DXS16 crowd
Digital analyst, speaker and author Brian Solis at DX Summit 2016. PHOTO: Robert Levy

It took Brian Solis, principal analyst studying disruptive technology and its impact on business at Altimeter Group, more than one draft to write a book on the digital experience. 

Yes, a book — as in, pen-and-paper and Johannes Gutenberg of the printing press meets the digital experience. 

That right there gives a hint at the problem, he told the audience at DX Summit during his keynote presentation.

And that 'problem' is this, as he explained: Every time you use an old or established frame of reference for DX you are making a mistake. 

It is similar to using the iconic — and to some age groups, inexplicable — floppy disc to symbolize the 'save' function on a word processing application.

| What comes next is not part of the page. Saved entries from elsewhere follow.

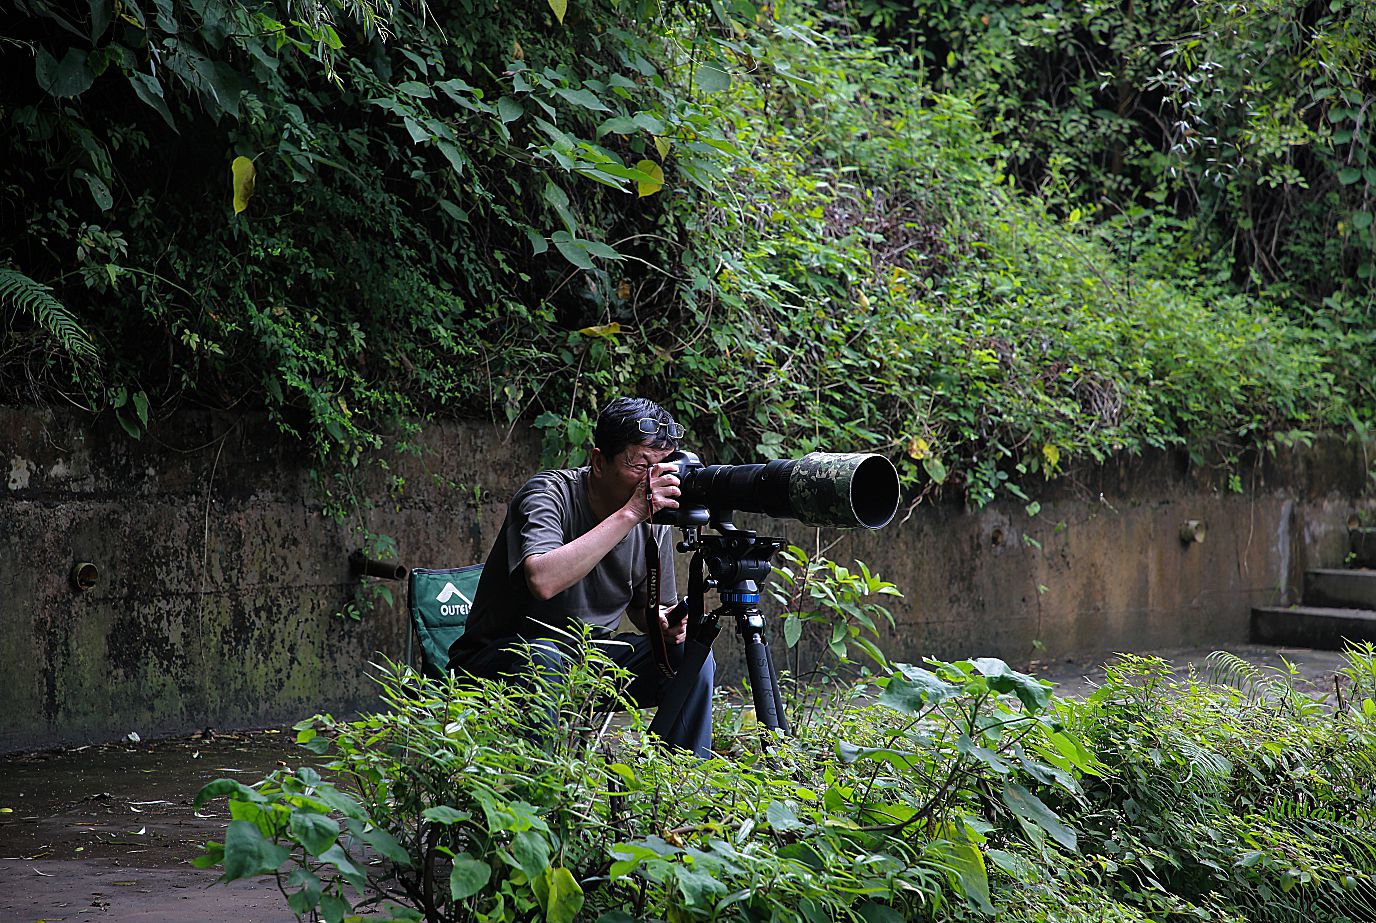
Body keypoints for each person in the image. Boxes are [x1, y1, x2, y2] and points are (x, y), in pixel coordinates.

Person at [447, 396, 714, 757]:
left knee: (692, 657)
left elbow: (644, 609)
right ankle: (541, 793)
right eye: (640, 466)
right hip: (503, 658)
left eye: (662, 468)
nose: (651, 481)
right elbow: (542, 580)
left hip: (590, 660)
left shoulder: (653, 516)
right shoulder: (548, 495)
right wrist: (632, 512)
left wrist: (664, 623)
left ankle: (674, 782)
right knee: (543, 656)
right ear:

Think about it: how many millennials have even seen a floppy disc, much less used one? Unless, of course, they 3-D printed one for kicks.

We Are Accidental Narcissists Now

The digital era has created a population of accidental narcissists, Solis said. "This is why you can't impose your view on customers." They won't like it, for starters, but more fundamentally, they won't even understand it if "you insist on pushing people through old stodgy touchpoints."

Solis knows his stuff, so the irony of writing a book about the digital experience was not lost on him when he started the process. What did catch him unawares, though, was how quickly the reading experience was changing. People now approach reading books like they do using an app, he said, with the most obvious end result being a very short attention span.

When he started the book, the average attention span for reading was six minutes. Six minutes to capture someone’s attention before they turned to their smartphone. When he finished the first draft, that had dropped to 60 seconds.

So he rewrote the book to deliver the information in 60 second bursts and while he was at it, to present the information in a more dynamic fashion instead of using a traditional table of contents.

Legacy Mindsets Hiding Behind New Technology

Anyone who thinks this is ridiculous shouldn't be in charge of customer design or experience, Solis said. "All you are doing then is using a new technology on top of a legacy mindset."

Solis pointed out the advantage that companies starting today have — they start with a blank slate. He challenged established companies to be open to shedding their previous approaches and adopt that new mentality.

Incidentally, Solis added, if you are that person you are probably getting ready to start grumbling about Millennials. Don't. This isn't about different generations.

"Everyone who is living a digital lifestyle now is like this. Each time you pick up your smartphone you are reprogramming your brain."

The digital experience has to be similarly reprogrammed.